Once a line is found to contain "team", copy it out of the listing.
=== Working data ===
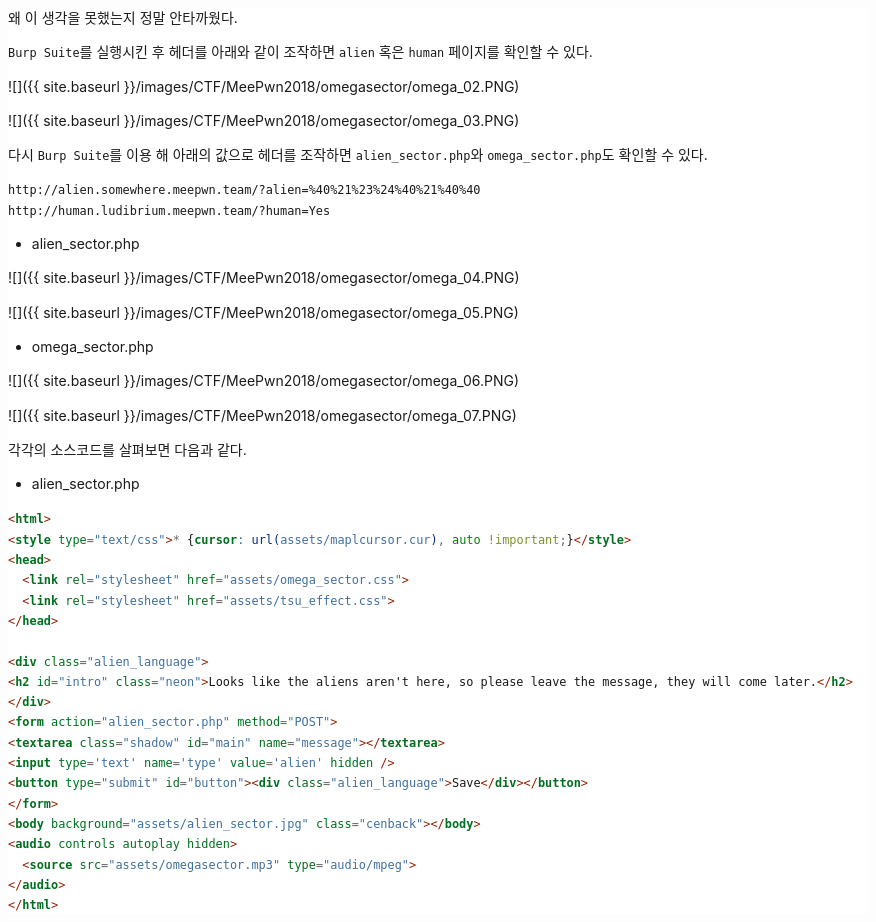 왜 이 생각을 못했는지 정말 안타까웠다.  

`Burp Suite`를 실행시킨 후 헤더를 아래와 같이 조작하면 `alien` 혹은 `human` 페이지를 확인할 수 있다.  

![]({{ site.baseurl }}/images/CTF/MeePwn2018/omegasector/omega_02.PNG)

![]({{ site.baseurl }}/images/CTF/MeePwn2018/omegasector/omega_03.PNG)

다시 `Burp Suite`를 이용 해 아래의 값으로 헤더를 조작하면 `alien_sector.php`와 `omega_sector.php`도 확인할 수 있다.  

```
http://alien.somewhere.meepwn.team/?alien=%40%21%23%24%40%21%40%40
http://human.ludibrium.meepwn.team/?human=Yes
```

* alien_sector.php

![]({{ site.baseurl }}/images/CTF/MeePwn2018/omegasector/omega_04.PNG)

![]({{ site.baseurl }}/images/CTF/MeePwn2018/omegasector/omega_05.PNG)

* omega_sector.php

![]({{ site.baseurl }}/images/CTF/MeePwn2018/omegasector/omega_06.PNG)

![]({{ site.baseurl }}/images/CTF/MeePwn2018/omegasector/omega_07.PNG)


각각의 소스코드를 살펴보면 다음과 같다.  

* alien_sector.php

```html
<html>
<style type="text/css">* {cursor: url(assets/maplcursor.cur), auto !important;}</style>
<head>
  <link rel="stylesheet" href="assets/omega_sector.css">
  <link rel="stylesheet" href="assets/tsu_effect.css">
</head>

<div class="alien_language">
<h2 id="intro" class="neon">Looks like the aliens aren't here, so please leave the message, they will come later.</h2>
</div>
<form action="alien_sector.php" method="POST">
<textarea class="shadow" id="main" name="message"></textarea>
<input type='text' name='type' value='alien' hidden />
<button type="submit" id="button"><div class="alien_language">Save</div></button>
</form>
<body background="assets/alien_sector.jpg" class="cenback"></body>
<audio controls autoplay hidden>
  <source src="assets/omegasector.mp3" type="audio/mpeg">
</audio>
</html>
```
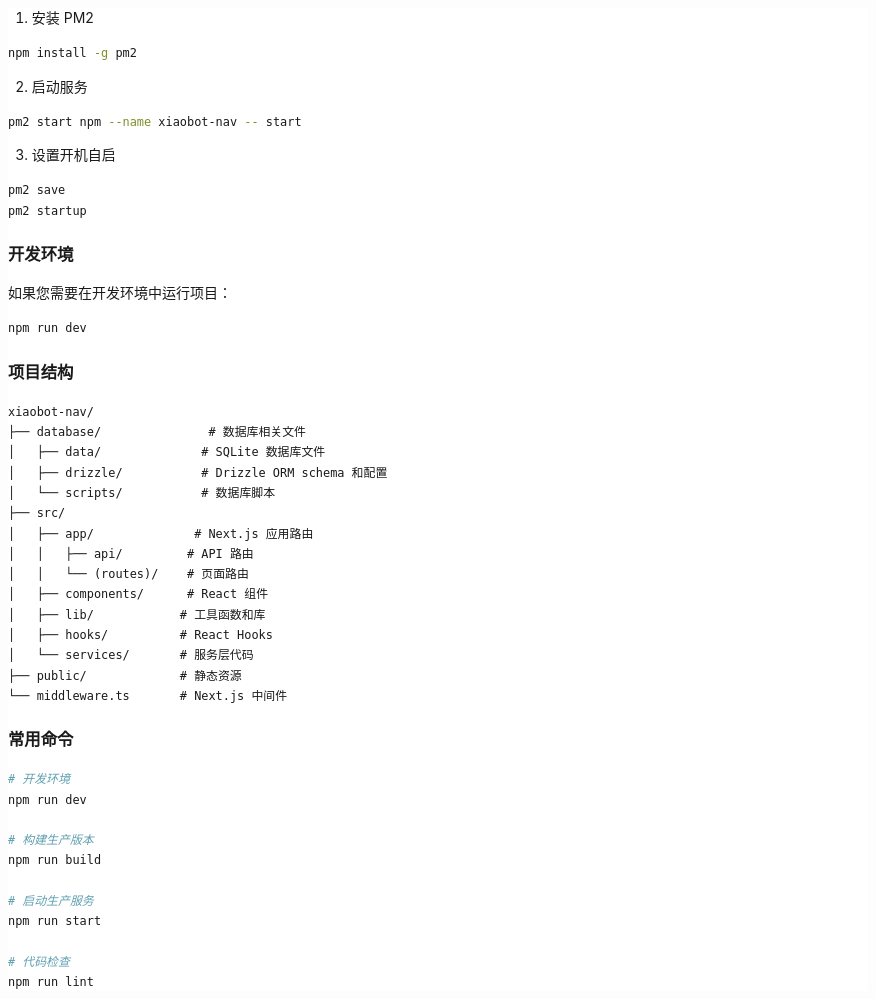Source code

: 1. 安装 PM2
```bash
npm install -g pm2
```

2. 启动服务
```bash
pm2 start npm --name xiaobot-nav -- start
```

3. 设置开机自启
```bash
pm2 save
pm2 startup
```



### 开发环境

如果您需要在开发环境中运行项目：

```bash
npm run dev
```



### 项目结构

```
xiaobot-nav/
├── database/               # 数据库相关文件
│   ├── data/              # SQLite 数据库文件
│   ├── drizzle/           # Drizzle ORM schema 和配置
│   └── scripts/           # 数据库脚本
├── src/
│   ├── app/              # Next.js 应用路由
│   │   ├── api/         # API 路由
│   │   └── (routes)/    # 页面路由
│   ├── components/      # React 组件
│   ├── lib/            # 工具函数和库
│   ├── hooks/          # React Hooks
│   └── services/       # 服务层代码
├── public/             # 静态资源
└── middleware.ts       # Next.js 中间件
```



### 常用命令

```bash
# 开发环境
npm run dev

# 构建生产版本
npm run build

# 启动生产服务
npm run start

# 代码检查
npm run lint
```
===
* Solution:
http://alien.somewhere.meepwn.team/?alien=%40%21%23%24%40%21%40%40
http://human.ludibrium.meepwn.team/?human=Yes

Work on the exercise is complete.